KAKG, Oasis Segar di Tengah Kalutnya Korban Kekerasan Seksual

“Baju kamu sih terlalu terbuka”
“Makanya jangan genit!”
Sentimen-sentimen sinis serupa masih sering terlontar saat ada yang mengalami tindak kekerasan seksual. Terlebih jika korbannya adalah perempuan. Tak mendapati simpati, justru menjadi pihak yang tersudutkan. Bagaimana hal ini akhirnya tidak membuat mereka enggan untuk melaporkan dan mencari bantuan?
Budaya patriarki yang masih berkembang di masyarakat kita cenderung menggiring opini bahwa kekerasan seksual adalah kesalahan korbannya. Seolah-olah itu terjadi karena “kelalaian” mereka sendiri yang tak bisa menjaga diri, mudah tergoda, mau sama mau, hingga berbagai dalih lainnya.
1. Menarik ke belakang kehidupan selama pandemik COVID-19
Kamu mungkin masih ingat, bagaimana 2 tahun terakhir ini banyak kasus kekerasan seksual bermunculan di media massa, pun media sosial. Kalau diibaratkan, mungkin seperti pertumbuhan jamur di musim penghujan.
Satu per satu kasus naik ke permukaan. Mirisnya, kasus-kasus tersebut muncul sebagai upaya korban untuk mencari keadilan. Mereka lebih “nyaman” bercerita di media sosial, ketimbang membuat laporan ke kepolisian. Ya, viralitas adalah cara yang dinilai lebih konkret untuk menemukan titik terang kasus kekerasan seksual.
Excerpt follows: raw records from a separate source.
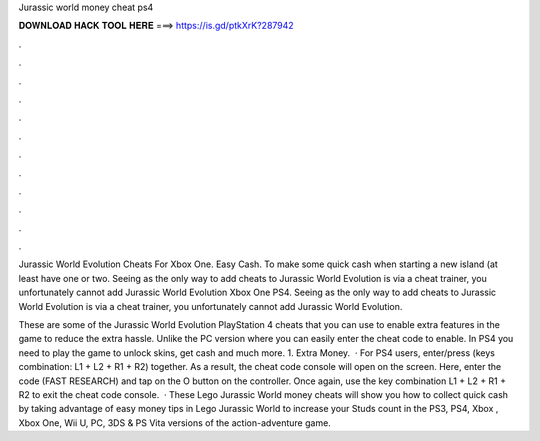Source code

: Jurassic world money cheat ps4



𝐃𝐎𝐖𝐍𝐋𝐎𝐀𝐃 𝐇𝐀𝐂𝐊 𝐓𝐎𝐎𝐋 𝐇𝐄𝐑𝐄 ===> https://is.gd/ptkXrK?287942



.



.



.



.



.



.



.



.



.



.



.



.

Jurassic World Evolution Cheats For Xbox One. Easy Cash. To make some quick cash when starting a new island (at least have one or two. Seeing as the only way to add cheats to Jurassic World Evolution is via a cheat trainer, you unfortunately cannot add Jurassic World Evolution Xbox One PS4. Seeing as the only way to add cheats to Jurassic World Evolution is via a cheat trainer, you unfortunately cannot add Jurassic World Evolution.

These are some of the Jurassic World Evolution PlayStation 4 cheats that you can use to enable extra features in the game to reduce the extra hassle. Unlike the PC version where you can easily enter the cheat code to enable. In PS4 you need to play the game to unlock skins, get cash and much more. 1. Extra Money.  · For PS4 users, enter/press (keys combination: L1 + L2 + R1 + R2) together. As a result, the cheat code console will open on the screen. Here, enter the code (FAST RESEARCH) and tap on the O button on the controller. Once again, use the key combination L1 + L2 + R1 + R2 to exit the cheat code console.  · These Lego Jurassic World money cheats will show you how to collect quick cash by taking advantage of easy money tips in Lego Jurassic World to increase your Studs count in the PS3, PS4, Xbox , Xbox One, Wii U, PC, 3DS & PS Vita versions of the action-adventure game.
Selama pandemik COVID-19, orang dipaksa di rumah, bekerja dari rumah, bersekolah dari rumah. Secara mengejutkan, fenomena ini juga dibarengi dengan meningkatnya tindakan kekerasan seksual, terutama di ranah domestik, seperti kekerasan dalam rumah tangga (KDRT) dan kekerasan berbasis gender online (KBGO). Sering kali, perempuan yang rentan menjadi sasarannya.
Berdasarkan data Komnas Perempuan yang disediakan dalam Catatan Tahunan (CATAHU) tahun 2021, dilaporkan ada sekitar 299.911 kasus kekerasan terhadap perempuan sepanjang 2020. Jumlah ini terdiri dari kekerasan terhadap istri, kekerasan terhadap anak perempuan, kekerasan dalam pacaran, dan kekerasan terhadap pekerja rumah tangga. Tak hanya itu, kasus KBGO juga dilaporkan meningkat tajam, yakni hampir 400 persen di tahun tersebut.
Sayangnya, tingginya kasus kekerasan seksual yang terjadi, seperti tak diimbangi dengan proses penyelesaian yang sigap dan “terniati”. Justru malah dibumbui dengan intimidasi-intimidasi. Kasus tak dibereskan, luka baru pun didapatkan.
Hal inilah yang kemudian mendorong gerakan “spill the tea” atau viralitas di media sosial ketika ada kasus kekerasan seksual. Fenomena ini semakin lama semakin membudaya yang dianggap paling ampuh untuk memberikan sanksi instan kepada pelaku tindak kekerasan seksual.